If $S$ is a closed and convex subset of $\mathbb{R}^n$, then there is a unique nearest point in $S$ for any $x \in \mathbb{R}^n$, i.e., there exists a unique $y' \in S$ such that $\|x-y'\| = \inf_{y \in S} \|x-y\|$.
Then define $f : \mathbb{R}^n \to S$ by $f(x)=$ nearest point to $x$ in $S$. That is, via the equality $ \inf \|x - y\| = \|x - y'\|$, we take $f(x)=y'$.

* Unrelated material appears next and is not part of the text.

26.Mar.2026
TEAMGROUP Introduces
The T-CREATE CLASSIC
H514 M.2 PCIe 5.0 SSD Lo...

How do you prove $f$ is continuous?
I'm not sure this is the simplest solution, but this is what I got.
Remember that $\|x-f(x)\| \leq \|x-y\|$ for all $x\in R^n$, $y\in S$.

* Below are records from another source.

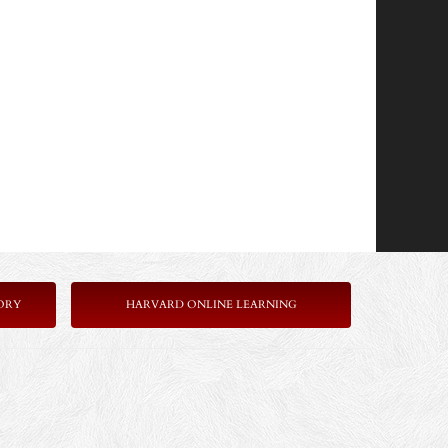
ORY
HARVARD ONLINE LEARNING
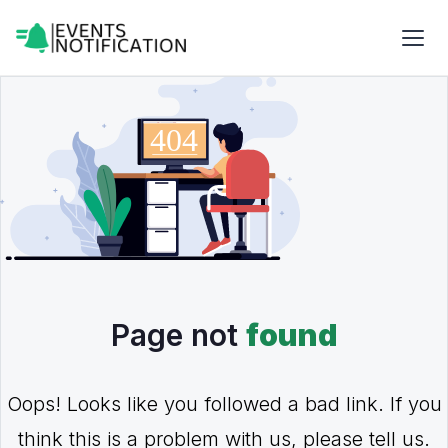
Page not
found
Oops! Looks like you followed a bad link. If you
think this is a problem with us, please tell us.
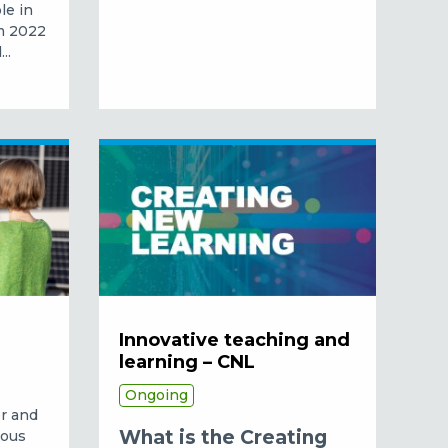
le in
om 2022
..
Innovative teaching and
learning – CNL
Ongoing
er and
What is the Creating
mous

Consider a convergent sequence $x_n\to x_0$. We want to prove that $f(x_n) \to f(x_0)$. A convergent sequence is bounded, hence: so is $(f(x_n))_n$, because $$ \|f(x_n)\| \leq \|x_n\| + \|f(x_n) - x_n\| \leq \|x_n\| + \|x_n - f(x_0)\| \leq 2 \max_n \|x_n\| + \|f(x_0)\|. $$ Then it has an accumulation point, which lies in $S$, as this set is closed: $$ \exists y\in S \ \exists (n_k): \ f(x_{n_k}) \xrightarrow{k\to\infty} y. $$ Consider the distance $$ \|x_{n_k} - f(x_{n_k})\|. $$ On the one hand, it tends to $\|x_0 - y\|$, as $k\to\infty$. But on the other hand, it can be shown (see at the end) that the function of distance to $S$, ie. $\|x-f(x)\|$, is continuous. So the limit is also equal $$ \|x_0 - y\| = \lim_{k\to\infty} \|x_{n_k} - f(x_{n_k})\| = \|x_0 - f(x_0)\|. $$ This means that $y=f(x_0)$, as the nearest point is unique.

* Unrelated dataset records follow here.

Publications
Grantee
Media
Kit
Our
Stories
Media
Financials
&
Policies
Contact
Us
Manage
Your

We've chosen any accumulation point, so it follows that $(f(x_n))_n$ has no other accumulation points but $f(x_0)$. Does it mean that this is the limit? Yes, because the sequence is bounded! If this wasn't the limit, then there would be a subsequence staying away from $f(x_0)$; however, the subsequence is still bounded, so there is an accumulation point, but we already know that this has to be $f(x_0)$ - contradiction.
Finally, why is $\|x - f(x)\|$ continuous? Let's denote for brevity $$ d_S(x) \mathrel{:=} \|x-f(x)\|. $$ This is a real-valued function and continuity can be proved by preimages of open intervals: $$ d_S^{-1}((a,b)) = d_S^{-1}((a,\infty)) \cap d_S^{-1}((-\infty,b)). $$ To check that $d_S^{-1}((a,\infty))$ is open, choose some element $x_0$. If $\|x-x_0\| < d_S(x_0) - a$, then $d_S(x) > a$, because otherwise: $$ d_S(x_0) \leq \|x_0 - f(x)\| \leq \|x_0 - x\| + \|x-f(x)\| < d_S(x_0) - a + a = d_S(x_0). $$ Thus, $d_S^{-1}((a,\infty))$ is open. It goes similarly for $d_S^{-1}((-\infty,b))$ (even easier).